Cars drive through deep water on a flooded road in The Nine Elms district of London on July 25, 2021 during heavy rain. (Photo by JUSTIN TALLIS/AFP via Getty Images)
TO reduce flooding in England, the Environment Agency will spend a record £5.2bn over the next six years, reported The Guardian.
Next year, more than 1,000 schemes will get £860m with significant funds for Yorkshire and the Humber and the north-west, regions that have been hit hard in recent years, the report added.
“The tragic recent events in Germany and Belgium serve as a sobering reminder of how devastating flooding can be. We are standing by communities and will bolster defences against flooding across England with many thousands of more properties better protected by 2027,” said environment secretary George Eustice.
The government also announced tighter guidance to deter the building of new homes in flood-prone areas and changes to a government-backed insurance scheme to allow flooded homeowners to be paid to better protect their homes.
According to the report, 336,000 properties would be better protected by 2027, helping to avoid £32bn in damage to the economy and reducing the national flood risk by up to 11 per cent.
But, the EA advised people to check their flood risk as these measures are insufficient to fully reduce flood risk.
Experts said maintenance budgets for flood defences would also need to rise and that local authorities still needed more resources.
Scientists said earlier in July that the catastrophic floods that struck Europe recently could become much more frequent because of global heating, the newspaper report added.
Parliament’s public accounts committee said in February that the government was not doing enough on flooding and that local authorities needed much more help, including more cash.
Emma Howard Boyd, the EA’s chair, said: “No one can prevent all flooding and climate change means the risk is increasing, but we can reduce the risks. [However], no one should have a false sense of security.
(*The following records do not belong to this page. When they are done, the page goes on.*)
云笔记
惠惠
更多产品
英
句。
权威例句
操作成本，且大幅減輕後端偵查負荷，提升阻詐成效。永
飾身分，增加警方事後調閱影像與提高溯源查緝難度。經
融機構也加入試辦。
I strongly urge people to sign up for flood warnings and regularly check flood risk online.”
Neil Parish MP, the chair of the Commons environment select committee, said: “The new investment plan is a welcome step toward greater flood resilience as we adjust our homes and our lives to cope with the changing climate.
“However [the investment in defences] must be matched by a long-term budget for maintenance. Local authorities also needed the resources to factor the impacts of the climate crisis into development decisions.”
Changes to Flood Re, the insurance scheme for homes at high risk of flooding, will allow insurers to help flooded households make their homes more resilient.
This could include installing air brick covers, flood-doors and flood-resistant plasterboard, and homeowners could then benefit from lower premiums, the report added.
According to Mary Dhonau, a flood resilience consultant, giving financial support to help those newly flooded to ‘build back better’ is a win for both the homeowner and the insurance industry.
Paul Cobbing, the chief executive of the National Flood Forum, a charity that supports people at risk of flooding, said that the detail in the scheme will be important, including how this all considers the impacts of future climate change.
A recent government review of residential property planning decisions found that while 97 per cent were made in line with EA advice in 2019-20, 866 homes were granted permission contrary to it.
The new guidance will reaffirm that planning authorities must refer decisions to ministers when the EA objects to a proposal on flood risk grounds.